Collection entries
»»

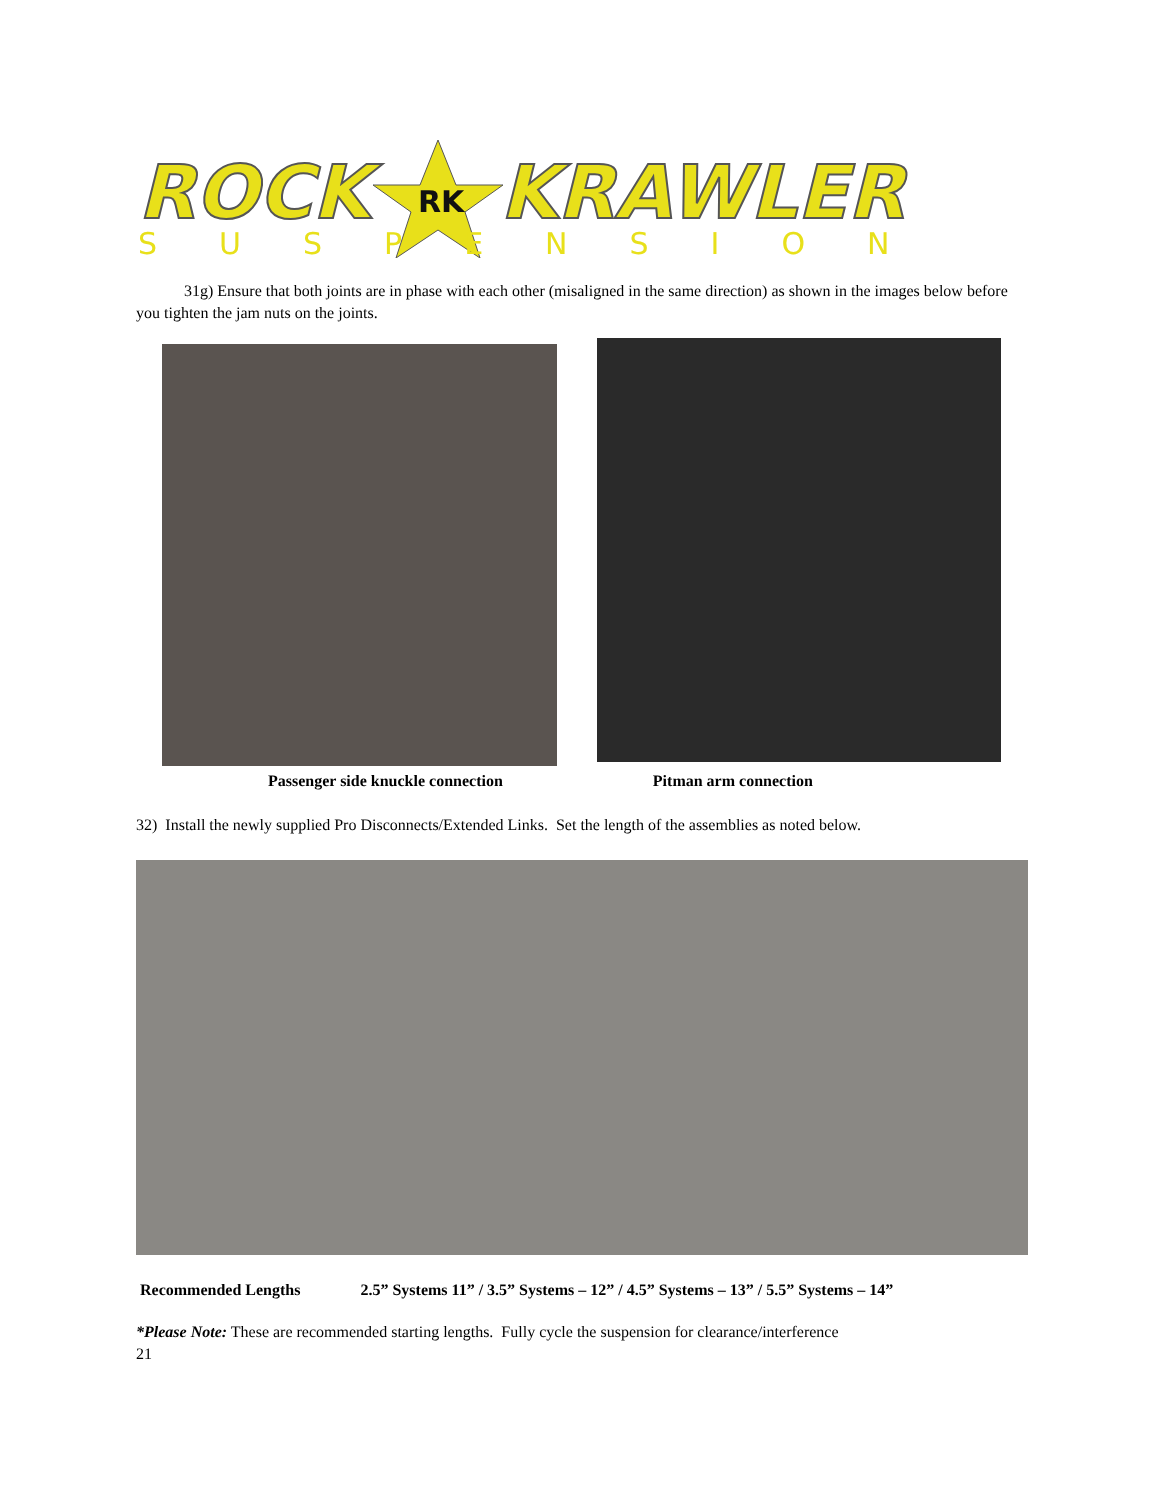ROCK
RK
KRAWLER
SUSPENSION
31g) Ensure that both joints are in phase with each other (misaligned in the same direction) as shown in the images below before you tighten the jam nuts on the joints.
Passenger side knuckle connection Pitman arm connection
32) Install the newly supplied Pro Disconnects/Extended Links. Set the length of the assemblies as noted below.
Recommended Lengths 2.5” Systems 11” / 3.5” Systems – 12” / 4.5” Systems – 13” / 5.5” Systems – 14”
*Please Note: These are recommended starting lengths. Fully cycle the suspension for clearance/interference
21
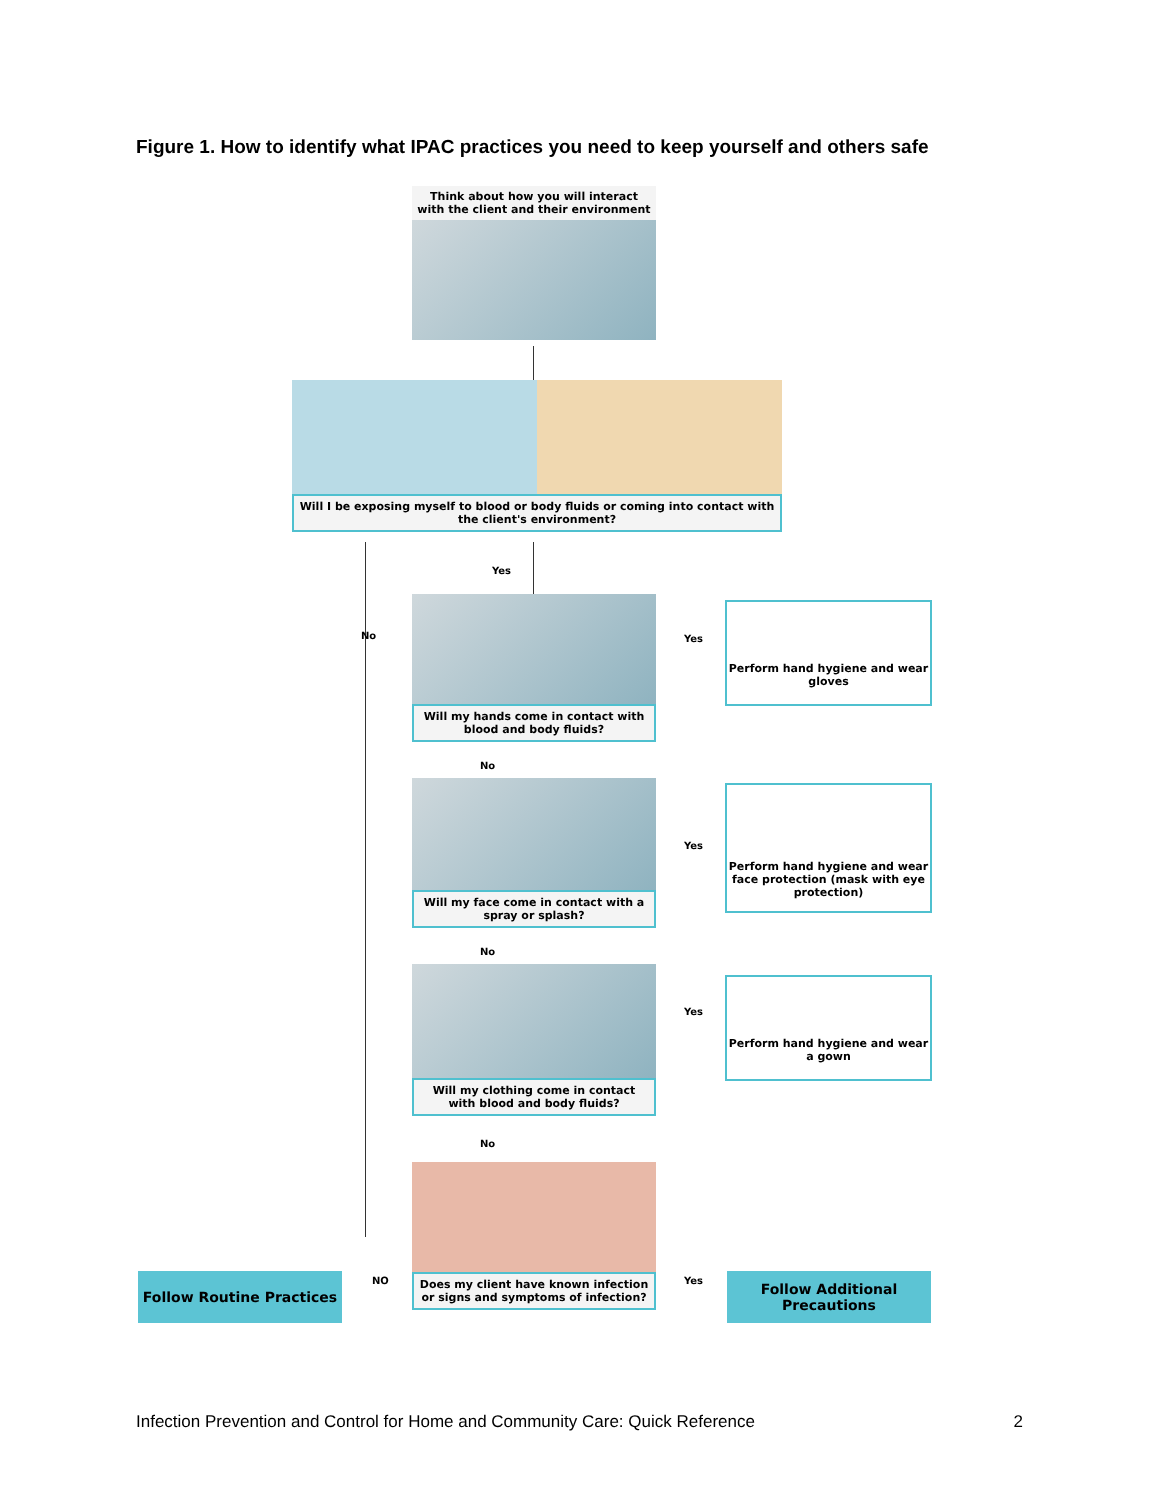Figure 1. How to identify what IPAC practices you need to keep yourself and others safe
Think about how you will interact with the client and their environment
Will I be exposing myself to blood or body fluids or coming into contact with the client's environment?
Yes
No
Will my hands come in contact with blood and body fluids?
Yes
Perform hand hygiene and wear gloves
No
Will my face come in contact with a spray or splash?
Yes
Perform hand hygiene and wear face protection (mask with eye protection)
No
Will my clothing come in contact with blood and body fluids?
Yes
Perform hand hygiene and wear a gown
No
Does my client have known infection or signs and symptoms of infection?
NO
Follow Routine Practices Yes
Follow Additional Precautions
Infection Prevention and Control for Home and Community Care: Quick Reference 2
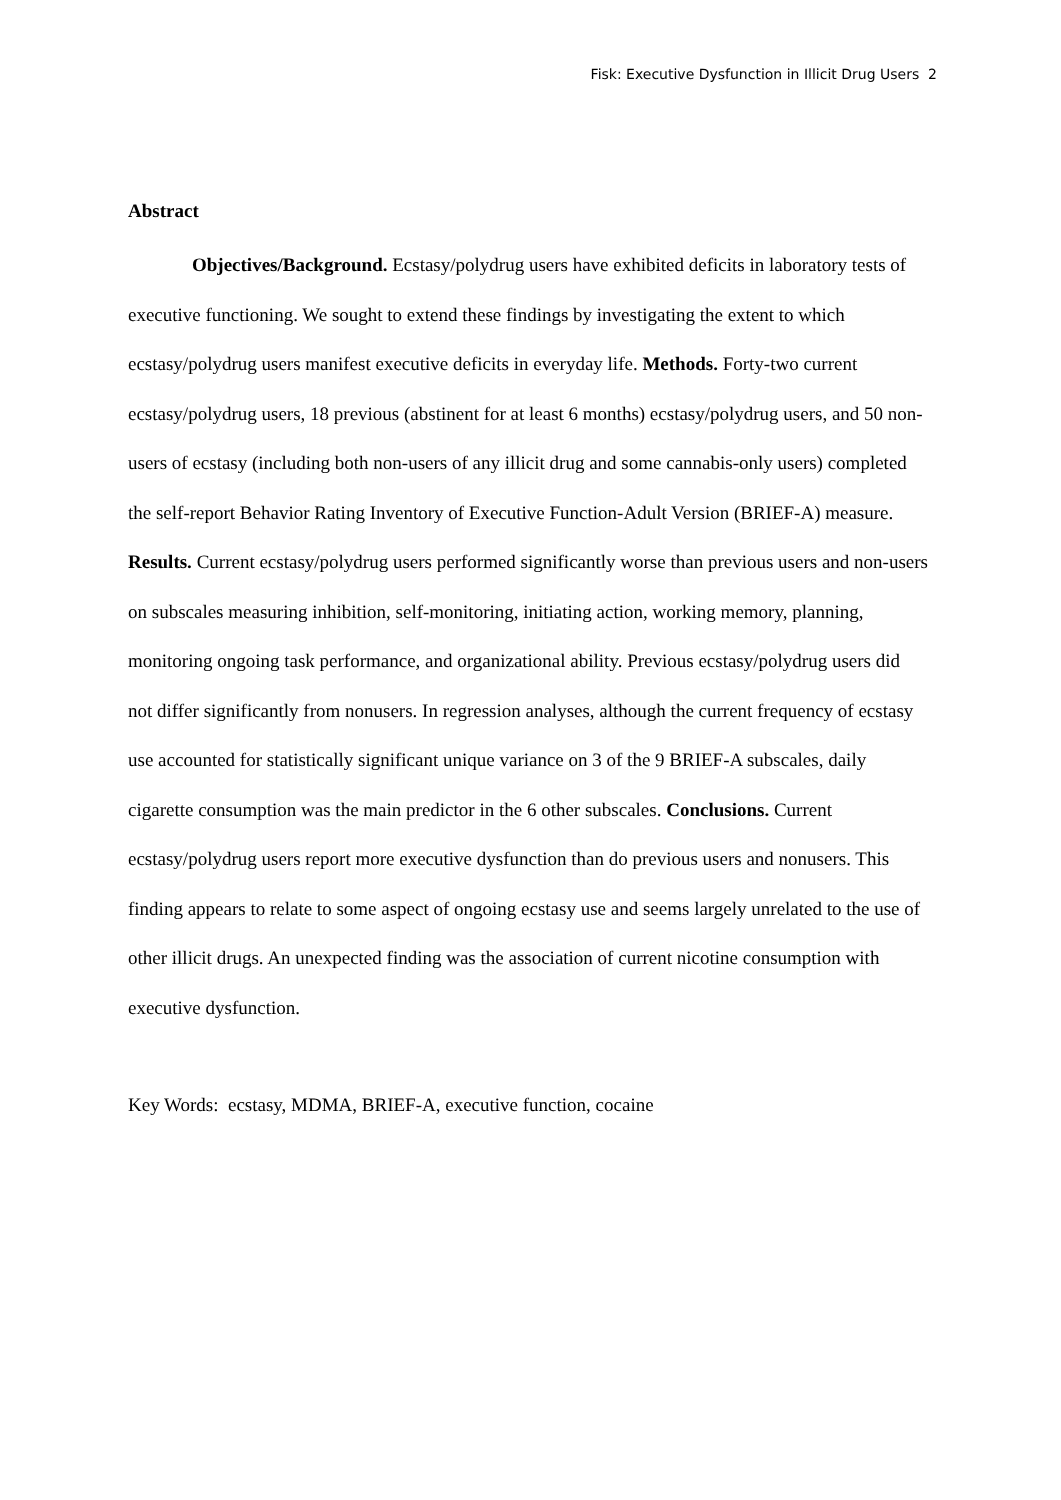Fisk: Executive Dysfunction in Illicit Drug Users 2
Abstract
Objectives/Background. Ecstasy/polydrug users have exhibited deficits in laboratory tests of executive functioning. We sought to extend these findings by investigating the extent to which ecstasy/polydrug users manifest executive deficits in everyday life. Methods. Forty-two current ecstasy/polydrug users, 18 previous (abstinent for at least 6 months) ecstasy/polydrug users, and 50 non-users of ecstasy (including both non-users of any illicit drug and some cannabis-only users) completed the self-report Behavior Rating Inventory of Executive Function-Adult Version (BRIEF-A) measure. Results. Current ecstasy/polydrug users performed significantly worse than previous users and non-users on subscales measuring inhibition, self-monitoring, initiating action, working memory, planning, monitoring ongoing task performance, and organizational ability. Previous ecstasy/polydrug users did not differ significantly from nonusers. In regression analyses, although the current frequency of ecstasy use accounted for statistically significant unique variance on 3 of the 9 BRIEF-A subscales, daily cigarette consumption was the main predictor in the 6 other subscales. Conclusions. Current ecstasy/polydrug users report more executive dysfunction than do previous users and nonusers. This finding appears to relate to some aspect of ongoing ecstasy use and seems largely unrelated to the use of other illicit drugs. An unexpected finding was the association of current nicotine consumption with executive dysfunction.
Key Words: ecstasy, MDMA, BRIEF-A, executive function, cocaine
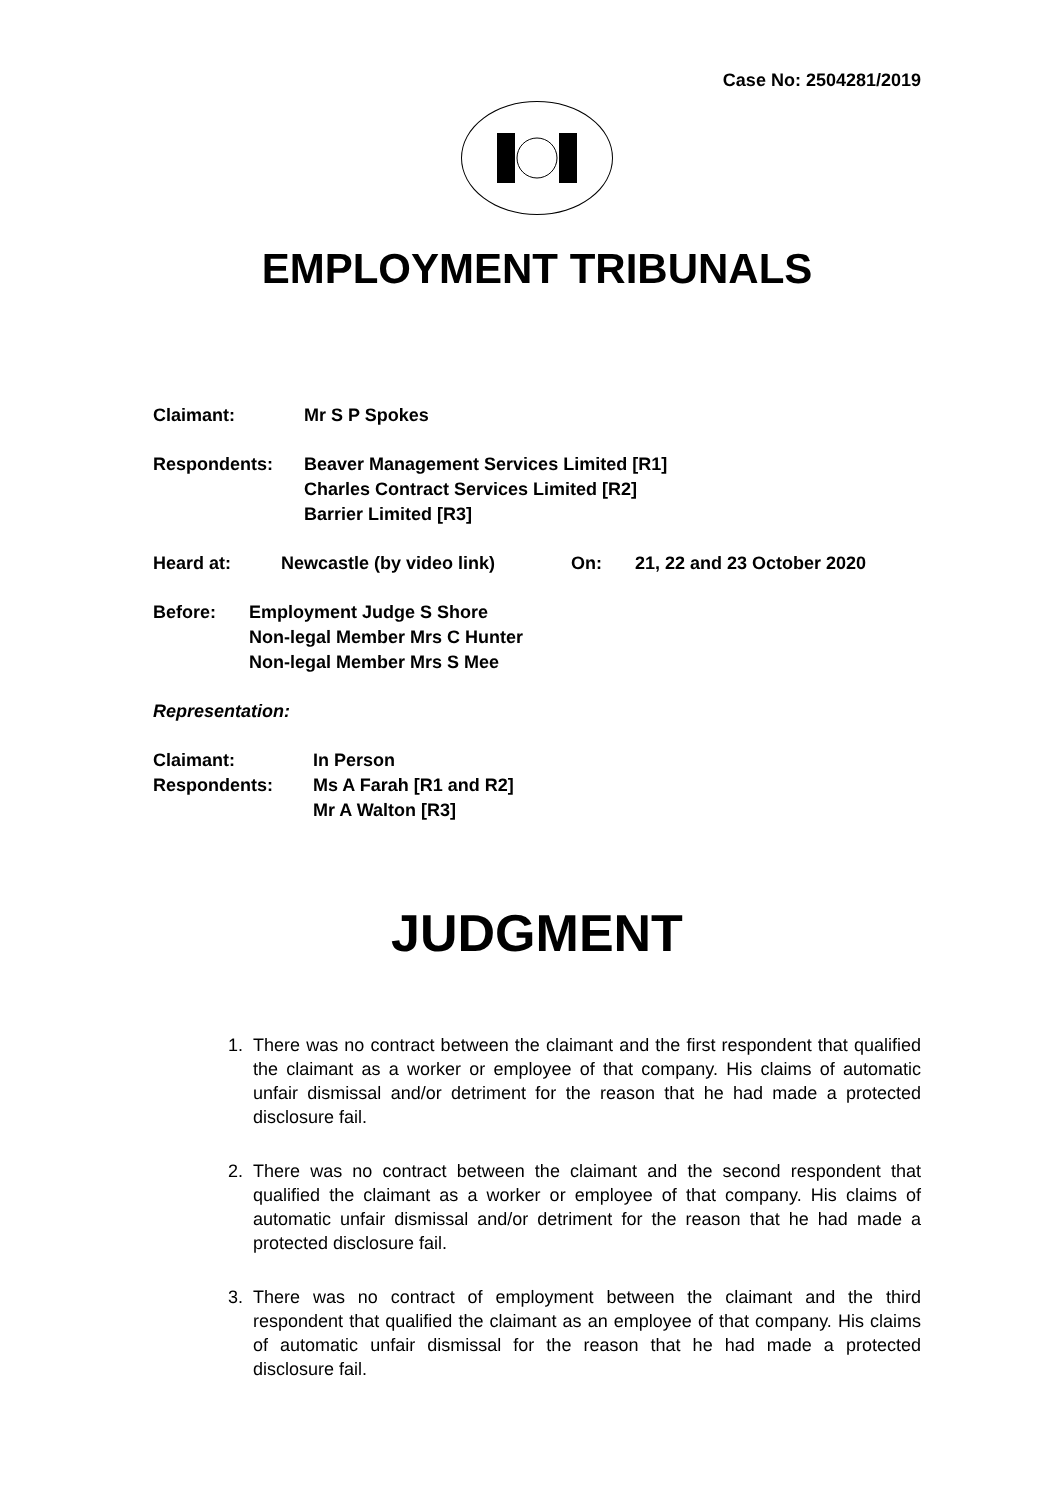Case No: 2504281/2019
EMPLOYMENT TRIBUNALS
Claimant: Mr S P Spokes
Respondents: Beaver Management Services Limited [R1]
Charles Contract Services Limited [R2]
Barrier Limited [R3]
Heard at: Newcastle (by video link) On: 21, 22 and 23 October 2020
Before: Employment Judge S Shore
Non-legal Member Mrs C Hunter
Non-legal Member Mrs S Mee
Representation:
Claimant: In Person
Respondents: Ms A Farah [R1 and R2]
Mr A Walton [R3]
JUDGMENT
1. There was no contract between the claimant and the first respondent that qualified the claimant as a worker or employee of that company. His claims of automatic unfair dismissal and/or detriment for the reason that he had made a protected disclosure fail.
2. There was no contract between the claimant and the second respondent that qualified the claimant as a worker or employee of that company. His claims of automatic unfair dismissal and/or detriment for the reason that he had made a protected disclosure fail.
3. There was no contract of employment between the claimant and the third respondent that qualified the claimant as an employee of that company. His claims of automatic unfair dismissal for the reason that he had made a protected disclosure fail.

««

=== WORK TO COMPLETE ===
Return exactly the lines of the data, beginning with the first and ending with the line containing "Think about how". Skip the pictures.

=== COMPLETED EXERCISE ===
ROCK
RK
KRAWLER
SUSPENSION
31g) Ensure that both joints are in phase with each other (misaligned in the same direction) as shown in the images below before you tighten the jam nuts on the joints.
Passenger side knuckle connection Pitman arm connection
32) Install the newly supplied Pro Disconnects/Extended Links. Set the length of the assemblies as noted below.
Recommended Lengths 2.5” Systems 11” / 3.5” Systems – 12” / 4.5” Systems – 13” / 5.5” Systems – 14”
*Please Note: These are recommended starting lengths. Fully cycle the suspension for clearance/interference
21
Figure 1. How to identify what IPAC practices you need to keep yourself and others safe
Think about how you will interact with the client and their environment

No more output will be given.